Coca-Cola first started selling soda in 1886. It has survived by adapting to consumer tastes. It now sells other beverages, such as water, juice, and plant-based beverages, in more than 200 countries.

Dividends remain one of the main attractions for investors. Earlier this year, the board of directors raised the quarterly payout by more than 5% to $0.51. The company has now increased payments for 63 straight years, making it a Dividend King.

Shareholders will earn a nice dividend yield. The stock's 3% yield easily bests the S&P 500 index's 1.2%.

Those looking for breakneck growth should search elsewhere since Coca-Cola is a mature company. That's reflected in management's long-term goals, which include 4% to 6% revenue growth and a 7% to 9% increase in operating income, both adjusted for certain items like removing foreign currency translation effects.

Coca-Cola has been meeting these goals. Second-quarter revenue increased 5%, driving a 15% operating income rise.

The combination of solid earnings growth and higher dividends makes Coca-Cola's stock an attractive investment based on its total return potential.

2. Domino's Pizza

Domino's Pizza has grown into the world's largest pizza chain with more than 21,500 locations. It franchises about 99% of its locations. This low-cost model allows Domino's to collect royalty fees based on a percentage of the franchisee's sales.

Since opening its first restaurant in 1960, Domino's Pizza continues to resonate with customers based on its affordable prices and convenient locations offering pick-up and delivery options. Management's MORE strategy aims to produce more sales, more profits, and more stores in a smart way. This includes focusing on providing delicious food, and offering customers convenience, consistency, efficiency, and competitive prices.

The simple yet effective concept continues to resonate with customers. You can see this by looking at Domino's consistent sales growth.

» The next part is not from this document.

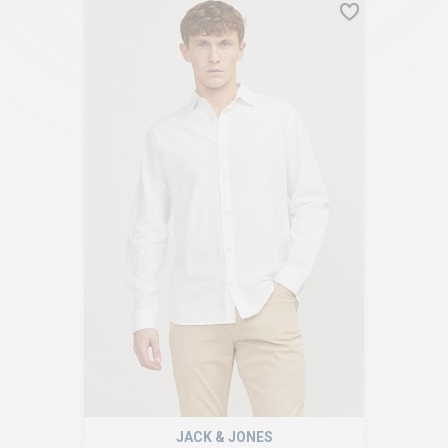
JACK & JONES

Positive same-store sales (comps) continued in the second quarter. U.S. comps increased 3.4%, and international comps gained 2.4%. Importantly, Domino's didn't rely on price increases to drive comp increases. The higher U.S. comps were due to higher traffic and increased spending. Management credited higher traffic largely for the international comps' growth.

The company still has room for growth. That's because, with this success, Domino's continues expanding. It added 178 locations during the quarter (30 domestic and 148 international).

The company also pays a reliable dividend. While the company hasn't built the same track record of dividend increases as Coca-Cola, it has raised them for a number of years. This includes a 15.2% hike earlier this year. Shareholders will receive a 1.5% dividend yield, slightly above the S&P 500.